━━━ Records shown ━━━

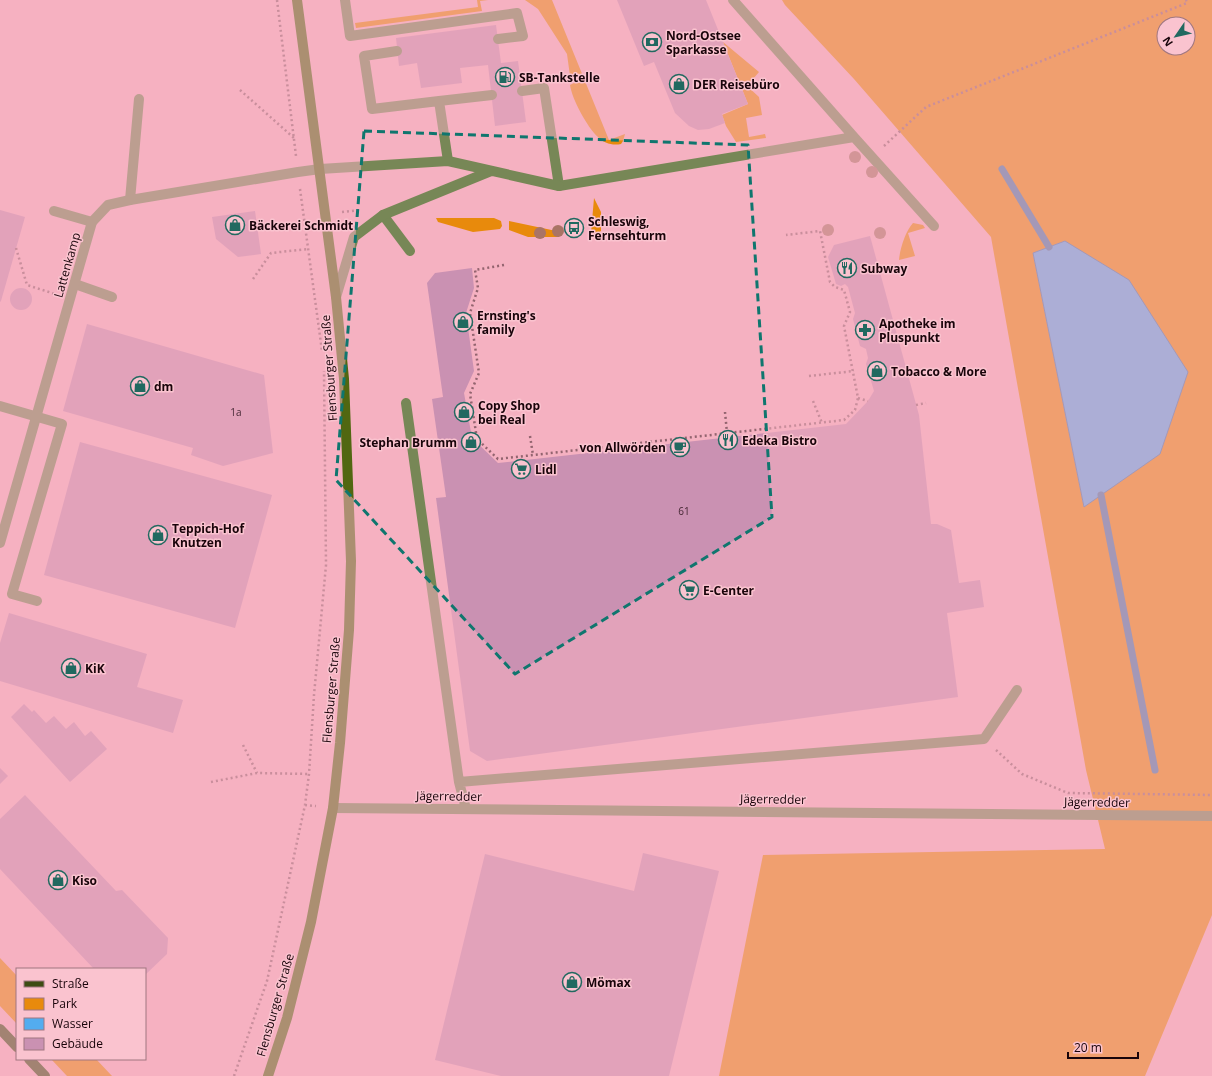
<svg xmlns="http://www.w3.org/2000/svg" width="1212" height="1076" font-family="'Open Sans',sans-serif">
	<rect width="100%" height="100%" fill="#f5b1c1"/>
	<path fill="#e88a0c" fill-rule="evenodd" d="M477,0H488L480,1L482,11L356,28L355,23L478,7Z
		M525,0H552L609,140L625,134L623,141L621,144C613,146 603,143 598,137C587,127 572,99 570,85L574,83L573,76H570L567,54L538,9Z
		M782,0H1212V915L1145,1076H719L763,855L1105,849L1086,770L991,237L854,79L785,5ZM1164,24H1188V48H1164ZM1065,241L1084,507L1033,253Z
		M723,42L759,72L747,86L759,97L762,115L746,118L749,137L765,134L766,138L736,142L726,126L722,115L748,104Z
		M594,198L601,212V231L595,234L591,233Z
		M436,218H494L501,221L502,226L500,229L473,232L438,222Z
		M509,221L561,232L559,237H528L509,230Z
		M913,223L923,225L925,228L908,233L915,256L899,260C900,249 905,232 913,223Z
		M0,958L17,976V1024L0,1006Z
		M51,1059H96L112,1076H67Z"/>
	<path fill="#53acef" stroke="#427aaa" d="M1065,241L1129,280L1188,372L1160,454L1084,507L1033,253Z"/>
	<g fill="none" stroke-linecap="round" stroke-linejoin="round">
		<path stroke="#427aaa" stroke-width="7" d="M1002,169L1049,247
			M1101,495L1155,770"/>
	</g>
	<path fill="#ca91b2" d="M617,0H706L748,104L722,114L725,123L709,129L698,130L689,126L675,113L654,62L644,66Z
		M496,25L501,63L518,61L526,122L495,126L488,65L460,68L462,83L421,88L417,63L399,66L396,38Z
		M0,210L25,217L1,301L0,302Z
		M255,211L261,254L238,257L216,239L212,217Z
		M870,236L919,415L931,524H937L951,530L959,583L980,580L984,607L947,613L958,697L487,761L470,751L436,498L446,497L432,399L443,397L427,283L435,273L472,268L474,288L466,313L474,371L464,393L472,438L498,463L846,424L868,401L874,391L866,364L868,358L866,349L860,346L853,319L855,313L848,287L845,284L841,286L836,284L828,257L834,245Z
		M10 299a11 11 0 1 1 22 0a11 11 0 1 1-22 0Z
		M87,324L264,375L273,453L223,466L191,455L193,448L63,411Z
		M80,442L272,495L235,628L44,575Z
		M9,613L147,654L137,687L183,700L173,733L0,681V643Z
		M24,704L32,712L34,710L46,723L54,716L66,729L74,722L85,736L91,731L107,749L70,782L11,717Z
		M0,768L8,776L0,784Z
		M25,795L116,891L122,890L168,938L167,954L145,975V969H94L0,869V819Z
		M643,853L719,871L669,1076H501L435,1060L485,854L634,891Z"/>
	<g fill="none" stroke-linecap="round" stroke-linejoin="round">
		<path stroke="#93646f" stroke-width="2.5" stroke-dasharray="2 3" stroke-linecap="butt" d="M277,0L296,156
			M240,90L294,138
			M884,146L926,107L1187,3L1186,0
			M300,189L322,351
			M342,212L361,210
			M16,248L27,285L55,294
			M504,265L475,270L478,288L470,313L479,373L470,394L477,439L498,459L844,420L855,410L858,398L844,326L850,312L844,290L835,287L830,282L820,231L786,235
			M253,279L271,253L308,249
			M809,376L854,371
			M858,398L868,401
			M813,401L822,423
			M916,405L926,403
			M725,412L727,433
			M530,436L533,455
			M243,745L257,773
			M996,750L1022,774L1068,793L1212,795
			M211,782L257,773L309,774
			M305,805L316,806
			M234,1076L267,981L305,805L309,774L314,695L326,565L324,371"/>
		<path stroke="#778756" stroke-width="10" d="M345,0L350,36L517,13L523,36L498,39
			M733,0L854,137
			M397,51L364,56L372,109L439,101L448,161
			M522,91L544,88L559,186L854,137L934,226
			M439,101L492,95
			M130,200L139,99
			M54,211L92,222
			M383,215L410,251
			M75,284L112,297
			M406,403L459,782
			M0,406L62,424L12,594L37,601
			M466,809L459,782L984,739L1017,690"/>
		<path stroke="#778756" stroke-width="10" d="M336,297L354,237L383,215L491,171
			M0,543L92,222L108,205L130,200L298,172L320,169L448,161L559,186
			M333,808L1212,816"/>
		<path stroke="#516711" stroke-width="10" d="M268,1076L287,1018L311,922L333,808L340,743L349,630L351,561L344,379L336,297L297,0"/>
		<path stroke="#3d4c13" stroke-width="10" d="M0,1029L17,1047
			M29,1059L45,1076"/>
	</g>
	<g fill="#a97465">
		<circle cx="855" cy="157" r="6"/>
		<circle cx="872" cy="172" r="6"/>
		<circle cx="828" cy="230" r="6"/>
		<circle cx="558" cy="231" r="6"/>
		<circle cx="540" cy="233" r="6"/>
		<circle cx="880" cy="233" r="6"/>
	</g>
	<path d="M0 0H1212V1076H0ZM364,131L748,145L772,517L515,674L336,480Z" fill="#f5b1c1" fill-opacity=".55" fill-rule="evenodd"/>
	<path fill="none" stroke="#0f766e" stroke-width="3" stroke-dasharray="8 5" stroke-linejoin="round" d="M364,131L748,145L772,517L515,674L336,480Z"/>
	<defs>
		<symbol id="bank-ring" viewBox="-11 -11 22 22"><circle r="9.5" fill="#fac3cf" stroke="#216960" stroke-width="1.5"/><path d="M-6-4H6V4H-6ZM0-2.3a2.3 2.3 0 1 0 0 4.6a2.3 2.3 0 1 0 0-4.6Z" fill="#216960"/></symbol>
		<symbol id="fuel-ring" viewBox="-11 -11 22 22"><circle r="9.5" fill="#fac3cf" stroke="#216960" stroke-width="1.5"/><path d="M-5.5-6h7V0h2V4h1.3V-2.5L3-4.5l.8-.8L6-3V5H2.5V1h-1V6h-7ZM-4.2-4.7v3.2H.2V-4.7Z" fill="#216960"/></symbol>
		<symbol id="shop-ring" viewBox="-11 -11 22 22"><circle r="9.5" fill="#fac3cf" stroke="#216960" stroke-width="1.5"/><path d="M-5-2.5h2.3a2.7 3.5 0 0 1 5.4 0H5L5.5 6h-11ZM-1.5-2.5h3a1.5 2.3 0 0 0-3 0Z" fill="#216960"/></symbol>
		<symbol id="bus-ring" viewBox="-11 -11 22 22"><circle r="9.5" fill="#fac3cf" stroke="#216960" stroke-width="1.5"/><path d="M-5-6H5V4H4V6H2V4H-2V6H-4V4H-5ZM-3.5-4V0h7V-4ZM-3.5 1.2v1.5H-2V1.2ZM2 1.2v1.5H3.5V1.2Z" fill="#216960"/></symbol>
		<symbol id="restaurant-ring" viewBox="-11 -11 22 22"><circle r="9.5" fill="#fac3cf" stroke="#216960" stroke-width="1.5"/><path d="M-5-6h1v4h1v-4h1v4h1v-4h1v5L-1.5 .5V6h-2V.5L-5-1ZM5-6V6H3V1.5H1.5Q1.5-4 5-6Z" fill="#216960"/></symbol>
		<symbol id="pharmacy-ring" viewBox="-11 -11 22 22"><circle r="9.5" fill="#fac3cf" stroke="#216960" stroke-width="1.5"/><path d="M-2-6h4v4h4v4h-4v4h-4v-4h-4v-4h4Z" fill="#216960"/></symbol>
		<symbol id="cafe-ring" viewBox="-11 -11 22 22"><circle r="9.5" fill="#fac3cf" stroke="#216960" stroke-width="1.5"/><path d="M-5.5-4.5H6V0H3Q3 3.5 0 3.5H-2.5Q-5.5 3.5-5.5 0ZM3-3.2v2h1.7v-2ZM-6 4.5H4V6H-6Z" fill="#216960"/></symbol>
		<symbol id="supermarket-ring" viewBox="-11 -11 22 22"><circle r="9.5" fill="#fac3cf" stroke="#216960" stroke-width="1.5"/><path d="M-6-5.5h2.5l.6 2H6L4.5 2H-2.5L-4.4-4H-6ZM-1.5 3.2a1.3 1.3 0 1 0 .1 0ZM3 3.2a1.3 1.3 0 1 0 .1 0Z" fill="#216960"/></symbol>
	</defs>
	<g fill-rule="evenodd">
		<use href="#bank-ring" x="641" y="31" width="22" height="22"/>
		<use href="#fuel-ring" x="494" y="66" width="22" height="22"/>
		<use href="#shop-ring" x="668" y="73" width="22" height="22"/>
		<use href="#shop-ring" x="224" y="214" width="22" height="22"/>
		<use href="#bus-ring" x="563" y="217" width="22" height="22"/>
		<use href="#restaurant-ring" x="836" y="257" width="22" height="22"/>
		<use href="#shop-ring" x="452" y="311" width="22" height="22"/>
		<use href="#pharmacy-ring" x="854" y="319" width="22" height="22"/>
		<use href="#shop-ring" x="866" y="360" width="22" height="22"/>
		<use href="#shop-ring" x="129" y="375" width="22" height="22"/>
		<use href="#shop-ring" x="453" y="401" width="22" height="22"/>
		<use href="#restaurant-ring" x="717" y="429" width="22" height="22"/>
		<use href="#shop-ring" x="460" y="431" width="22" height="22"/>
		<use href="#cafe-ring" x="669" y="436" width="22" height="22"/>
		<use href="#supermarket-ring" x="510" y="458" width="22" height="22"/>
		<use href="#shop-ring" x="147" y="524" width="22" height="22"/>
		<use href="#supermarket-ring" x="678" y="579" width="22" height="22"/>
		<use href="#shop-ring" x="60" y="657" width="22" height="22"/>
		<use href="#shop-ring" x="47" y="869" width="22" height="22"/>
		<use href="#shop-ring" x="561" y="971" width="22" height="22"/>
	</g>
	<g text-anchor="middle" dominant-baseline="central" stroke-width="3" stroke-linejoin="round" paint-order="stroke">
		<g font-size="10" fill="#452734">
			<text x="236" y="412">1a</text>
			<text x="684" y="511">61</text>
		</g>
		<g font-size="12" font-weight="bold" fill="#19040a" stroke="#fac3cf" text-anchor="start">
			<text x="666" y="35">Nord-Ostsee<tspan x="666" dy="14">Sparkasse</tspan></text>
			<text x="519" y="77">SB-Tankstelle</text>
			<text x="693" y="84">DER Reisebüro</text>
			<text x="588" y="221">Schleswig,<tspan x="588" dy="14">Fernsehturm</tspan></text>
			<text x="249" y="225">Bäckerei Schmidt</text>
			<text x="861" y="268">Subway</text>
			<text x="477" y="315">Ernsting's<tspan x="477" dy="14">family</tspan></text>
			<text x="879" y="323">Apotheke im<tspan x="879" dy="14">Pluspunkt</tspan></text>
			<text x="891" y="371">Tobacco &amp; More</text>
			<text x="154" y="386">dm</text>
			<text x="478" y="405">Copy Shop<tspan x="478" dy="14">bei Real</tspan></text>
			<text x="742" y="440">Edeka Bistro</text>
			<text x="457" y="442" text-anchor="end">Stephan Brumm</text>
			<text x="666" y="447" text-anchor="end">von Allwörden</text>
			<text x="535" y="469">Lidl</text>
			<text x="172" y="528">Teppich-Hof<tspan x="172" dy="14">Knutzen</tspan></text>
			<text x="703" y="590">E-Center</text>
			<text x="85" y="668">KiK</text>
			<text x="72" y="880">Kiso</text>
			<text x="586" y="982">Mömax</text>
		</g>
		<g font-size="12" fill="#19040a" stroke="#fac3cf">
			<text transform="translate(67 265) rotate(-74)">Lattenkamp</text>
			<text transform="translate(329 368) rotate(-94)">Flensburger Straße</text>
			<text transform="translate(331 690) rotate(-85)">Flensburger Straße</text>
			<text transform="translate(449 796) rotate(1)">Jägerredder</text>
			<text transform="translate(773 799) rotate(1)">Jägerredder</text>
			<text transform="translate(1097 802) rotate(1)">Jägerredder</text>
			<text transform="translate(275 1005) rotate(-74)">Flensburger Straße</text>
		</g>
	</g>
	<rect x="16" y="968" width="130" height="92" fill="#fac3cf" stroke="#a07780"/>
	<rect x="24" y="981" width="20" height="6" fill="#3d4c13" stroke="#a07780"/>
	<text x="52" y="988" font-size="12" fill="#19040a">Straße</text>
	<rect x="24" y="998" width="20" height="12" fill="#e88a0c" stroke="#a07780"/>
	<text x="52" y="1008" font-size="12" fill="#19040a">Park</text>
	<rect x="24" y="1018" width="20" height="12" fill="#53acef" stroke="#a07780"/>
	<text x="52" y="1028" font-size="12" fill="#19040a">Wasser</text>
	<rect x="24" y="1038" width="20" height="12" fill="#ca91b2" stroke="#a07780"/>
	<text x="52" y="1048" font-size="12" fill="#19040a">Gebäude</text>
	<g transform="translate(1176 36) rotate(236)"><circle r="19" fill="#fac3cf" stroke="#a07780"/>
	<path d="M0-3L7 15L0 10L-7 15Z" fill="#216960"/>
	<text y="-6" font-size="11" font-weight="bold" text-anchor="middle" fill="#19040a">N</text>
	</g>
	<path d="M1068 1052v6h70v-6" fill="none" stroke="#19040a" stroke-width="2"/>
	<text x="1074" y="1052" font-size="12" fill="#19040a" stroke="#fac3cf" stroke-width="3" paint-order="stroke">20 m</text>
</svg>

━━━

* _Task statement_
Go through the entries and report every line with the string "rule".

* _Output of the task_
	<path fill="#e88a0c" fill-rule="evenodd" d="M477,0H488L480,1L482,11L356,28L355,23L478,7Z
	<path d="M0 0H1212V1076H0ZM364,131L748,145L772,517L515,674L336,480Z" fill="#f5b1c1" fill-opacity=".55" fill-rule="evenodd"/>
	<g fill-rule="evenodd">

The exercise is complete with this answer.